WALL-E is a film that points out the middle ground in these binaries. Just because industrialization can pollute does not mean pollution is its necessary outcome. Nor does that destructive potential compel us to abandon its positive abilites, like making the computers that give us digital animation. Just because the Internet allows us to see everyone’s personal information and steal company secrets does not make those practices okay. Nor do the dangers of the digital world mean we ought to give up the convenience of the Google search.

Fitting, then, that WALL-E comes from Pixar, and thus from Steve Jobs, a titan of the digital age.

1, 2, skip a few…

Posted: May 12th, 2008 | Author: | Filed under: Culture | Tags: , | No Comments »

…99, 100.

That’s how I used to count to 100 when I was a kid and trying to be cheeky. In real life, you can rarely skip steps that easily, but sometimes, it works.
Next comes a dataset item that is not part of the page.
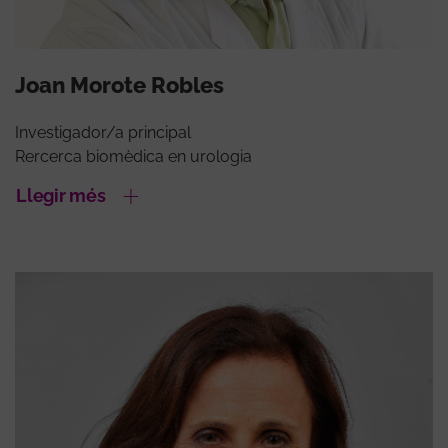
Joan Morote Robles
Investigador/a principal
Rercerca biomèdica en urologia
Llegir més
Last night I went to see the most charming movie about elderly folks who sing covers of classic and not-so-classic rock songs. It’s called Young@Heart and it reminded me a bit of Buena Vista Social Club set in Massachusetts. Both are movies worth seeing, and calling one’s grandparents immediately afterwards. A little cheesy, yes, but the music is pretty awesome and even a jaded Gen Yer like me can be inspired from time to time.

In one scene that really struck me, one of the singers, Bob Salvini, died of cardiac arrest just before a concert. He was meant to sing a duet of Coldplay’s Fix You with another very ill man, Fred Knittle. Suddenly, Fred has to sing the whole thing alone and doesn’t know Bob’s part.

All throughout the film, there are jokes about how the singers’ own musical tastes turn to opera or classical, except when they’re singing at Young@Heart. When the conductor gives them CDs of Sonic Youth or the Talking Heads, they can’t figure out which side goes up in the CD player.

But when Fred has to learn Fix You, he sits down at his Dell computer and pulls up this video from YouTube! to sing along to.

The result is heartbreakingly beautiful:

Web 2.0 technologies are reaching people for whom the big step is not from analog to digital, Ethernet to wireless, but from ink on paper to pixels on a screen. My grandmother, for example, cannot use a DVD player but she knows that “Google” is a verb and has an email account.